BEGIN Task inputs

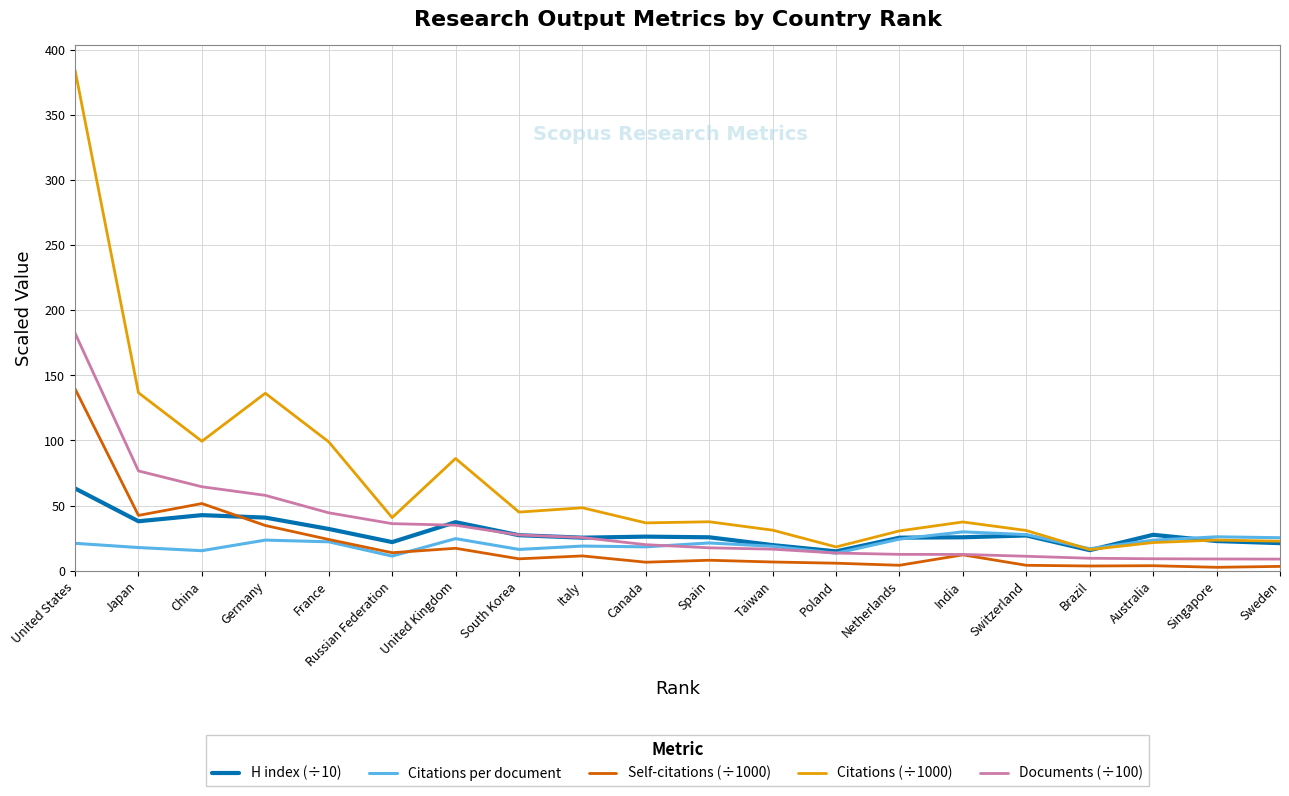

Which series has the largest range (max minus min)?

Citations (÷1000)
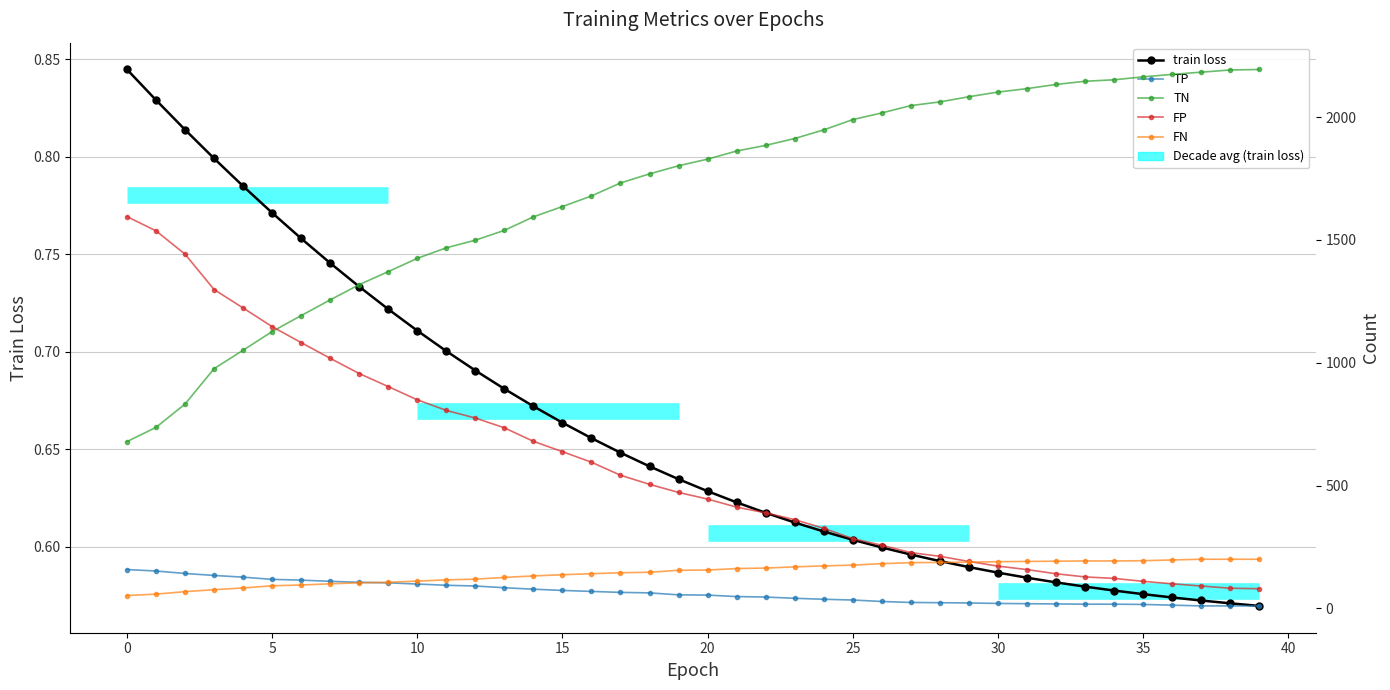

How many intersections are there between FN and TP?

1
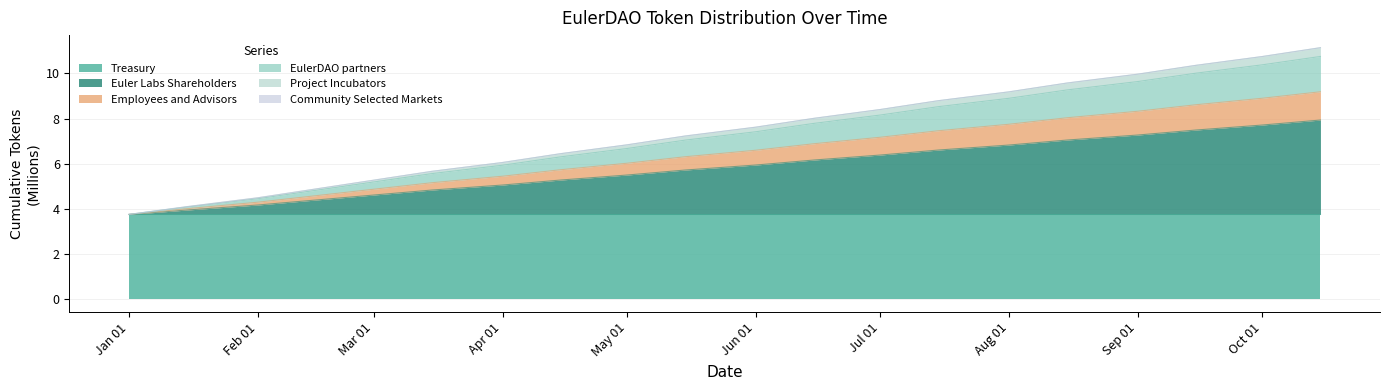

What is the greatest value displayed?

11.1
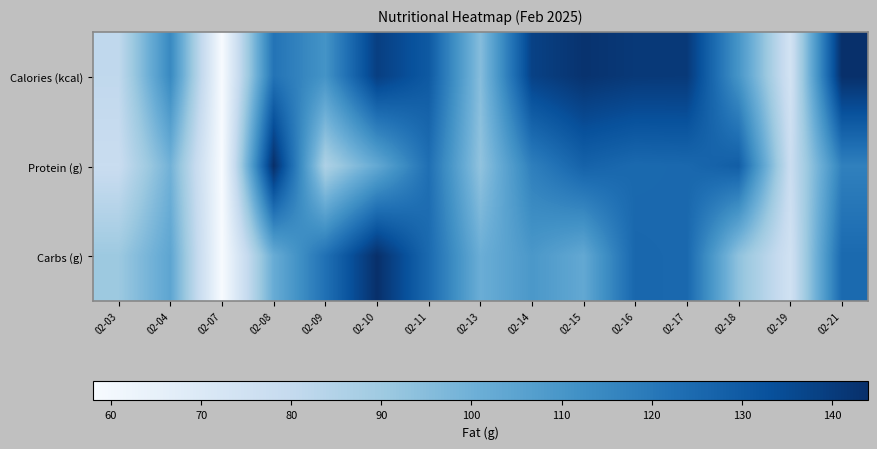

At how many categories does at least one series exceed 0?

14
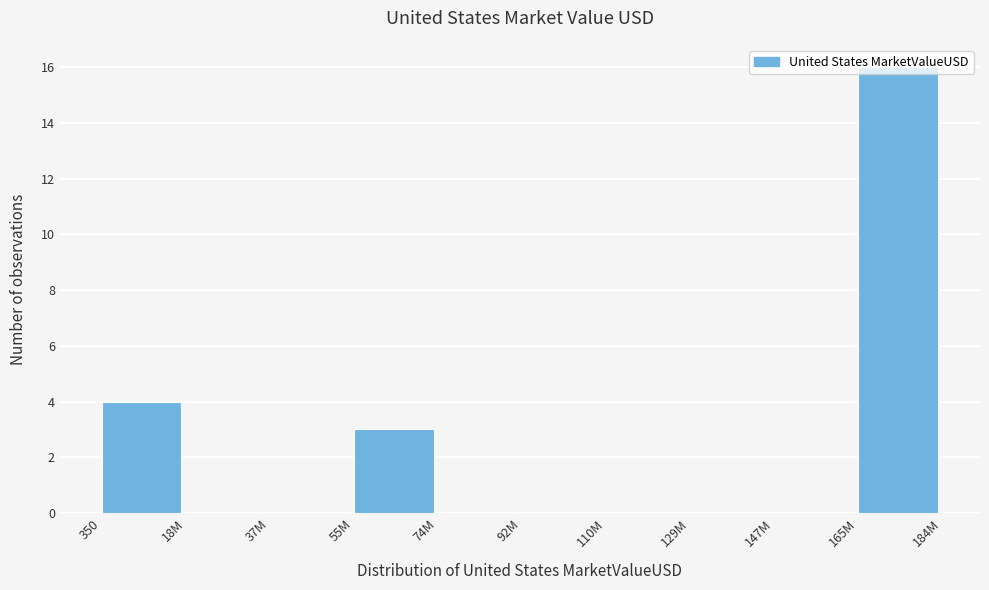

What is the sum of all values?

23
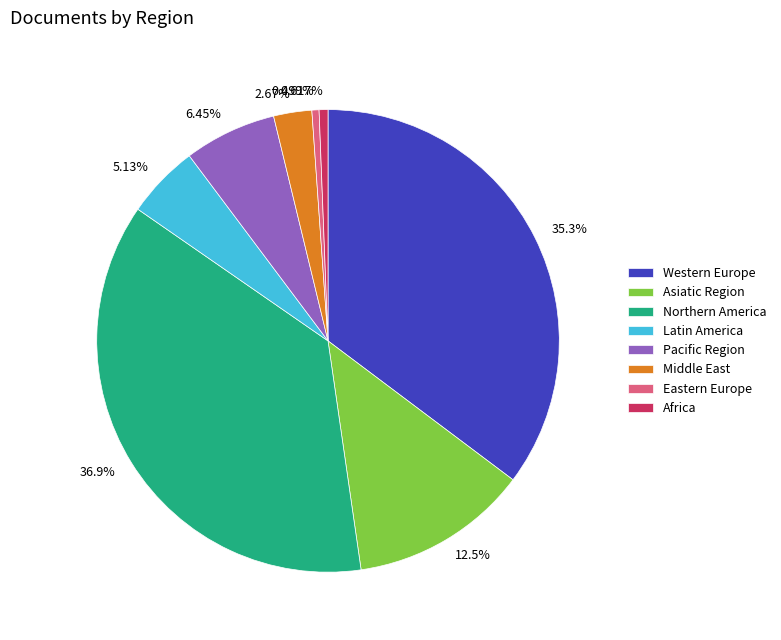

Approximately how many times larger is the value at 2.67% compared to 6.45%?

0.4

END Task inputs

_Your task:_
Reproduce the listing above line for line, leaving out every picture.

_Exercise solution:_
Which series has the largest range (max minus min)?

Citations (÷1000)

How many intersections are there between FN and TP?

1

What is the greatest value displayed?

11.1

At how many categories does at least one series exceed 0?

14

What is the sum of all values?

23

Approximately how many times larger is the value at 2.67% compared to 6.45%?

0.4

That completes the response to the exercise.